(ATTN: ADDS minister’s remarks in last 2 paras)
SEOUL, Oct. 15 (Yonhap) — North Korea has opened a key sea route on the western coast to receive humanitarian aid deliveries following its closure attributable to the COVID-19 pandemic, a United Nations agency official said Friday.
The United Nations International Children’s Emergency Fund (UNICEF) has begun shipping medical supplies from the Chinese port of Dalian to North Korea’s Nampo and plans to deliver more items, according to its Seoul office.
“The sea route from China’s Dalian to Nampo has been opened,” Oren Schlein, the head of the Seoul liaison office for UNICEF, said during a peace forum held in Incheon, west of Seoul. “Some medical supplies have been shipped (to North Korea), and more will be delivered.”
North Korea has tightened border controls since the outbreak of the coronavirus in China, closing sea and land routes for key materials and medical supplies sent by U.N. agencies and other humanitarian groups.
Marian Yun, a senior policy advisor at World Food Program, another U.N. agency in charge of food aid, said Pyongyang needs to ease its border restrictions to receive crucial aid to address its food shortage.

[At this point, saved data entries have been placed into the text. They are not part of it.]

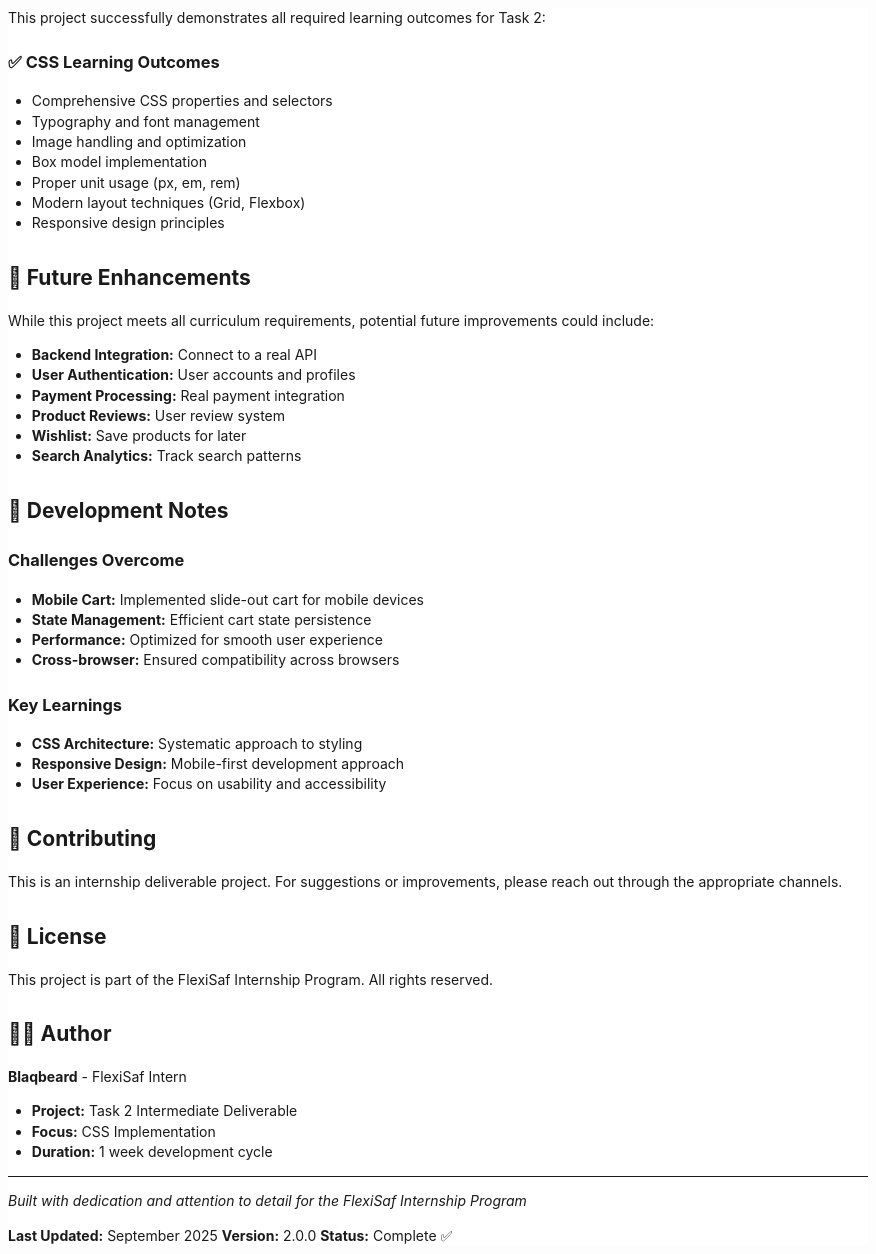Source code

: This project successfully demonstrates all required learning outcomes for Task 2:

### ✅ CSS Learning Outcomes

- Comprehensive CSS properties and selectors
- Typography and font management
- Image handling and optimization
- Box model implementation
- Proper unit usage (px, em, rem)
- Modern layout techniques (Grid, Flexbox)
- Responsive design principles

## 🔮 Future Enhancements

While this project meets all curriculum requirements, potential future improvements could include:

- **Backend Integration:** Connect to a real API
- **User Authentication:** User accounts and profiles
- **Payment Processing:** Real payment integration
- **Product Reviews:** User review system
- **Wishlist:** Save products for later
- **Search Analytics:** Track search patterns

## 📝 Development Notes

### Challenges Overcome

- **Mobile Cart:** Implemented slide-out cart for mobile devices
- **State Management:** Efficient cart state persistence
- **Performance:** Optimized for smooth user experience
- **Cross-browser:** Ensured compatibility across browsers

### Key Learnings

- **CSS Architecture:** Systematic approach to styling
- **Responsive Design:** Mobile-first development approach
- **User Experience:** Focus on usability and accessibility

## 🤝 Contributing

This is an internship deliverable project. For suggestions or improvements, please reach out through the appropriate channels.

## 📄 License

This project is part of the FlexiSaf Internship Program. All rights reserved.

## 👨‍💻 Author

**Blaqbeard** - FlexiSaf Intern

- **Project:** Task 2 Intermediate Deliverable
- **Focus:** CSS Implementation
- **Duration:** 1 week development cycle

---

_Built with dedication and attention to detail for the FlexiSaf Internship Program_

**Last Updated:** September 2025
**Version:** 2.0.0
**Status:** Complete ✅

“The WFP’s food stockpile in North Korea has already run out this year,” Yun said. “The most important factor in North Korea’s food situation is whether or not its government approves the deliveries of humanitarian aid.”
Last week, the World Health Organization said it has begun the shipment of COVID-19 medical supplies to North Korea through Dalian, raising the possibility that the reclusive state might be easing its long-enforced tight border controls amid the global pandemic.
Pyongyang has claimed to be coronavirus-free and rejected outside help for its anti-epidemic campaign for fear that any shipment could spread the virus to its soil.
Unification Minister Lee In-young reaffirmed Seoul’s commitment to continued efforts for lasting peace on the peninsula in a video message delivered to the forum.
“Through the end-of-war declaration, (we) will finally end the war on the Korean Peninsula, and efforts for denuclearization and permanent peace will not be stopped,” he said, referring to President Moon Jae-in’s proposal to declare a formal end to the 1950-1953 Korean War.